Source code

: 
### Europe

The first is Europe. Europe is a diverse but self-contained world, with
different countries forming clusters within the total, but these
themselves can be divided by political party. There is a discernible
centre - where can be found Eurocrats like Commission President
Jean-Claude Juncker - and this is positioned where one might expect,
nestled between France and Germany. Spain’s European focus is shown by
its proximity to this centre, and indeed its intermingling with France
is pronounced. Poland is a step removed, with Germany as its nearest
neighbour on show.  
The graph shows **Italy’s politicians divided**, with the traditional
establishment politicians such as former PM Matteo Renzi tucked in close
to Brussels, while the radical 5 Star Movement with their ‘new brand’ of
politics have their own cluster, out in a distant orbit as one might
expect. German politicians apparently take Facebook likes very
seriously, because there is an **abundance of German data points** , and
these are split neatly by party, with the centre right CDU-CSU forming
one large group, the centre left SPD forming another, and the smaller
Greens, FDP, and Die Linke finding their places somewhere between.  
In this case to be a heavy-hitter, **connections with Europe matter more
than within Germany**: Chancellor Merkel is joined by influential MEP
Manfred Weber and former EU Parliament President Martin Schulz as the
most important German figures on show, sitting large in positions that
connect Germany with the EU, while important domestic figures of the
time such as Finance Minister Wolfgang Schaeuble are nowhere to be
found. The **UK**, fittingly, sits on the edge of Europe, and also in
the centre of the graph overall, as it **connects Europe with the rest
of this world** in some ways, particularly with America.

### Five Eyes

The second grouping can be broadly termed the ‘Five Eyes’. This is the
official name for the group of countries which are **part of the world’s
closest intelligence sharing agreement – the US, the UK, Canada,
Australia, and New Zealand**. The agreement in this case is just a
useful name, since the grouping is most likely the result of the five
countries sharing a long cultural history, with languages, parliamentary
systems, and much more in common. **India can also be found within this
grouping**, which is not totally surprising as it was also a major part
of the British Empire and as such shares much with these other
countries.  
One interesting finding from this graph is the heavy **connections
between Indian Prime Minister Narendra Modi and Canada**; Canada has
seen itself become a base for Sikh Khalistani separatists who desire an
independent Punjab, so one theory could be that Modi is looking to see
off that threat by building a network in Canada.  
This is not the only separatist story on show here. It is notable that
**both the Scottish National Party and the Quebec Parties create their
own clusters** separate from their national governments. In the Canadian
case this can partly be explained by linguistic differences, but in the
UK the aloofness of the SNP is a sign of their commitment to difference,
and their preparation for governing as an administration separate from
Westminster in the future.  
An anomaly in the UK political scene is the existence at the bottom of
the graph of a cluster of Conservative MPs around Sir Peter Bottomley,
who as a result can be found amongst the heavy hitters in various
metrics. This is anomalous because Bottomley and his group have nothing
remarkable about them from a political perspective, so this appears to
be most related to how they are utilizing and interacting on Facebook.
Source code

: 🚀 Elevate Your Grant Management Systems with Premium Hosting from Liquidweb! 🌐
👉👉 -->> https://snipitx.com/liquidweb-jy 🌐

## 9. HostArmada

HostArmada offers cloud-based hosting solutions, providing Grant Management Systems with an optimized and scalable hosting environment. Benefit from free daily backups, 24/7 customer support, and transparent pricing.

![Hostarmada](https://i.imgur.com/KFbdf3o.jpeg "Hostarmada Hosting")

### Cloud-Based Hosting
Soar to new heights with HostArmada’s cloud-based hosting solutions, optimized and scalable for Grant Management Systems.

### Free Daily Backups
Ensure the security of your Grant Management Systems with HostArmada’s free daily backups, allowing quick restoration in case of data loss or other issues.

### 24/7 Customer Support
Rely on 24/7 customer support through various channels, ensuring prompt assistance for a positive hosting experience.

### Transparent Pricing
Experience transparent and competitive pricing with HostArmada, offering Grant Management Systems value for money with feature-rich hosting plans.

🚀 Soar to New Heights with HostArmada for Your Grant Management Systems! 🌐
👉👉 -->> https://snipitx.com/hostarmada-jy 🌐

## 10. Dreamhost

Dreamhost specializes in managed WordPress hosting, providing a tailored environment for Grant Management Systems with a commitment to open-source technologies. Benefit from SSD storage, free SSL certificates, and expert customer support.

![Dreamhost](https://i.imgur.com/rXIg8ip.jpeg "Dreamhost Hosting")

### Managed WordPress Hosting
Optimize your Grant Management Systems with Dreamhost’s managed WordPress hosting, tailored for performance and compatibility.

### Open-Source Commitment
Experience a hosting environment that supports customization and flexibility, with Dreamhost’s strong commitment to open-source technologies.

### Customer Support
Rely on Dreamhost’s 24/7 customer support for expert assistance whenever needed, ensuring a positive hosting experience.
+++++
• WHAT IS NEEDED
Transcribe every one of the lines above, keeping each word, character and mark unchanged.

• RESULT OF THIS TASK
Source code

: 
### Europe

The first is Europe. Europe is a diverse but self-contained world, with
different countries forming clusters within the total, but these
themselves can be divided by political party. There is a discernible
centre - where can be found Eurocrats like Commission President
Jean-Claude Juncker - and this is positioned where one might expect,
nestled between France and Germany. Spain’s European focus is shown by
its proximity to this centre, and indeed its intermingling with France
is pronounced. Poland is a step removed, with Germany as its nearest
neighbour on show.  
The graph shows **Italy’s politicians divided**, with the traditional
establishment politicians such as former PM Matteo Renzi tucked in close
to Brussels, while the radical 5 Star Movement with their ‘new brand’ of
politics have their own cluster, out in a distant orbit as one might
expect. German politicians apparently take Facebook likes very
seriously, because there is an **abundance of German data points** , and
these are split neatly by party, with the centre right CDU-CSU forming
one large group, the centre left SPD forming another, and the smaller
Greens, FDP, and Die Linke finding their places somewhere between.  
In this case to be a heavy-hitter, **connections with Europe matter more
than within Germany**: Chancellor Merkel is joined by influential MEP
Manfred Weber and former EU Parliament President Martin Schulz as the
most important German figures on show, sitting large in positions that
connect Germany with the EU, while important domestic figures of the
time such as Finance Minister Wolfgang Schaeuble are nowhere to be
found. The **UK**, fittingly, sits on the edge of Europe, and also in
the centre of the graph overall, as it **connects Europe with the rest
of this world** in some ways, particularly with America.

### Five Eyes

The second grouping can be broadly termed the ‘Five Eyes’. This is the
official name for the group of countries which are **part of the world’s
closest intelligence sharing agreement – the US, the UK, Canada,
Australia, and New Zealand**. The agreement in this case is just a
useful name, since the grouping is most likely the result of the five
countries sharing a long cultural history, with languages, parliamentary
systems, and much more in common. **India can also be found within this
grouping**, which is not totally surprising as it was also a major part
of the British Empire and as such shares much with these other
countries.  
One interesting finding from this graph is the heavy **connections
between Indian Prime Minister Narendra Modi and Canada**; Canada has
seen itself become a base for Sikh Khalistani separatists who desire an
independent Punjab, so one theory could be that Modi is looking to see
off that threat by building a network in Canada.  
This is not the only separatist story on show here. It is notable that
**both the Scottish National Party and the Quebec Parties create their
own clusters** separate from their national governments. In the Canadian
case this can partly be explained by linguistic differences, but in the
UK the aloofness of the SNP is a sign of their commitment to difference,
and their preparation for governing as an administration separate from
Westminster in the future.  
An anomaly in the UK political scene is the existence at the bottom of
the graph of a cluster of Conservative MPs around Sir Peter Bottomley,
who as a result can be found amongst the heavy hitters in various
metrics. This is anomalous because Bottomley and his group have nothing
remarkable about them from a political perspective, so this appears to
be most related to how they are utilizing and interacting on Facebook.
Source code

: 🚀 Elevate Your Grant Management Systems with Premium Hosting from Liquidweb! 🌐
👉👉 -->> https://snipitx.com/liquidweb-jy 🌐

## 9. HostArmada

HostArmada offers cloud-based hosting solutions, providing Grant Management Systems with an optimized and scalable hosting environment. Benefit from free daily backups, 24/7 customer support, and transparent pricing.

![Hostarmada](https://i.imgur.com/KFbdf3o.jpeg "Hostarmada Hosting")

### Cloud-Based Hosting
Soar to new heights with HostArmada’s cloud-based hosting solutions, optimized and scalable for Grant Management Systems.

### Free Daily Backups
Ensure the security of your Grant Management Systems with HostArmada’s free daily backups, allowing quick restoration in case of data loss or other issues.

### 24/7 Customer Support
Rely on 24/7 customer support through various channels, ensuring prompt assistance for a positive hosting experience.

### Transparent Pricing
Experience transparent and competitive pricing with HostArmada, offering Grant Management Systems value for money with feature-rich hosting plans.

🚀 Soar to New Heights with HostArmada for Your Grant Management Systems! 🌐
👉👉 -->> https://snipitx.com/hostarmada-jy 🌐

## 10. Dreamhost

Dreamhost specializes in managed WordPress hosting, providing a tailored environment for Grant Management Systems with a commitment to open-source technologies. Benefit from SSD storage, free SSL certificates, and expert customer support.

![Dreamhost](https://i.imgur.com/rXIg8ip.jpeg "Dreamhost Hosting")

### Managed WordPress Hosting
Optimize your Grant Management Systems with Dreamhost’s managed WordPress hosting, tailored for performance and compatibility.

### Open-Source Commitment
Experience a hosting environment that supports customization and flexibility, with Dreamhost’s strong commitment to open-source technologies.

### Customer Support
Rely on Dreamhost’s 24/7 customer support for expert assistance whenever needed, ensuring a positive hosting experience.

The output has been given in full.